» **To do**
Pull every line with "design" from the entries below.

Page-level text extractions
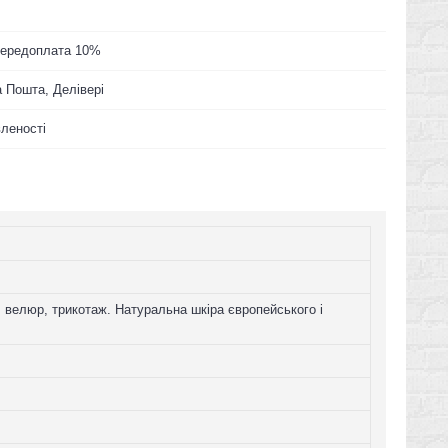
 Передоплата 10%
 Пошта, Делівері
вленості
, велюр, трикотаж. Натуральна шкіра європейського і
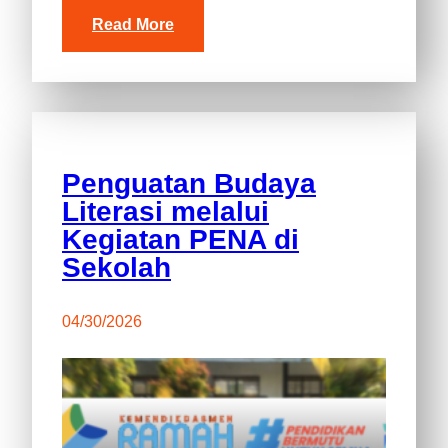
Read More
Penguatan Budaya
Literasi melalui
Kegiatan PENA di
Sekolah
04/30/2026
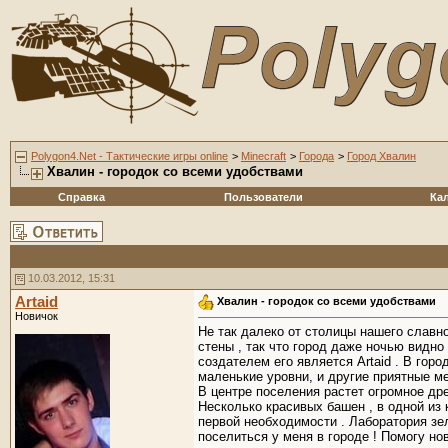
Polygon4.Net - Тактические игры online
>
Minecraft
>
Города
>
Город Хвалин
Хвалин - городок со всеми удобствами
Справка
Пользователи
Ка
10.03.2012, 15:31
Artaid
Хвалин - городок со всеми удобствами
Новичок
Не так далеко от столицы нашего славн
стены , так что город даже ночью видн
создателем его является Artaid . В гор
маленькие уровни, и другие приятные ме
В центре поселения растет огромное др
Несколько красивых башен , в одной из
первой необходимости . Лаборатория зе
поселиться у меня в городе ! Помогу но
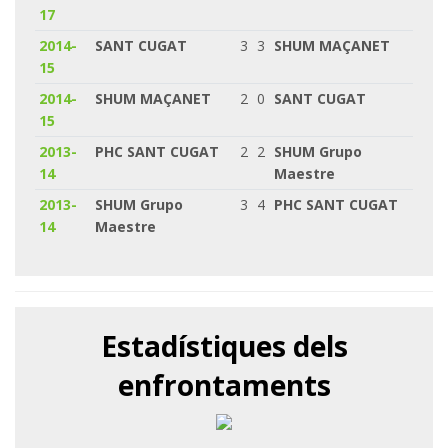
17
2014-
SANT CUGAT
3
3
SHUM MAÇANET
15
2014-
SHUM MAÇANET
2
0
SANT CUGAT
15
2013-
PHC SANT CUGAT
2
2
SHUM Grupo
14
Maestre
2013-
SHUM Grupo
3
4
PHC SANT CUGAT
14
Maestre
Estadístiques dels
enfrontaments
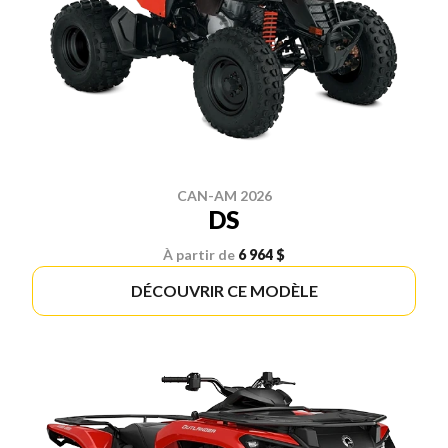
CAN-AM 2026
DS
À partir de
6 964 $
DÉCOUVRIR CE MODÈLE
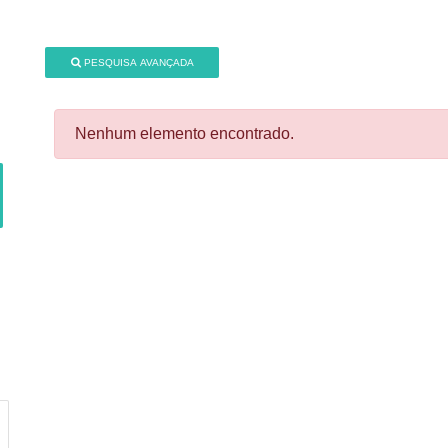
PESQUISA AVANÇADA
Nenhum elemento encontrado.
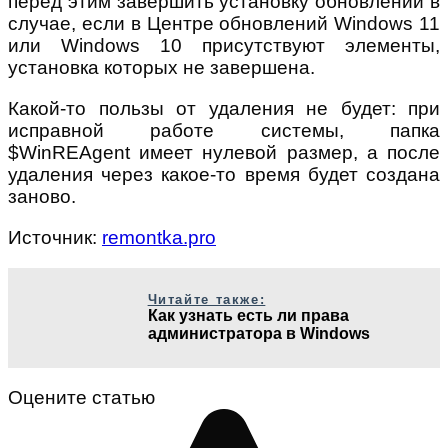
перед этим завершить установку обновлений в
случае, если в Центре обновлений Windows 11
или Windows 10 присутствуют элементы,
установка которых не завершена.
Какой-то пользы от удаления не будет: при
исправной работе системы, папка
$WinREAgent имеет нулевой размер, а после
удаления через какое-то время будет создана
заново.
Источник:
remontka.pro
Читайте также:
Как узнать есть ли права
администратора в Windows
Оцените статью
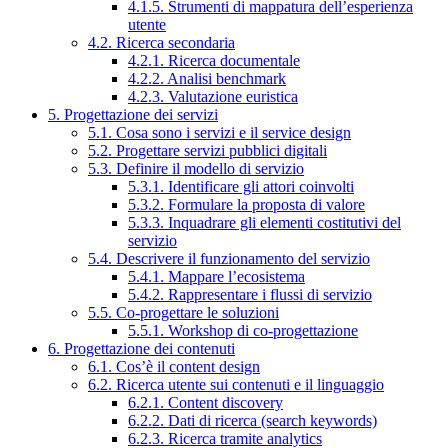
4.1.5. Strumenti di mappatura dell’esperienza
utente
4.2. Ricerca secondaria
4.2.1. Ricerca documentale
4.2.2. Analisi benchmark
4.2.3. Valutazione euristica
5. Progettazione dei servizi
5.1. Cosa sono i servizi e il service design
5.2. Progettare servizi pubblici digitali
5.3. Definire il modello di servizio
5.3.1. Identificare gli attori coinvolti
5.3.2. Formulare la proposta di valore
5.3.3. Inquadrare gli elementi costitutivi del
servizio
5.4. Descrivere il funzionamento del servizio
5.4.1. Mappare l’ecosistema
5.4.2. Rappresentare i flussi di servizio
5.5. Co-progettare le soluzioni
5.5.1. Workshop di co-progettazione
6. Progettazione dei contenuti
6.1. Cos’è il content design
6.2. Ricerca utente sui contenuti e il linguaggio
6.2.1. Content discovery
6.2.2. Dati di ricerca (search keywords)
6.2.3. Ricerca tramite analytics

» **Answer below**
5.1. Cosa sono i servizi e il service design
6.1. Cos’è il content design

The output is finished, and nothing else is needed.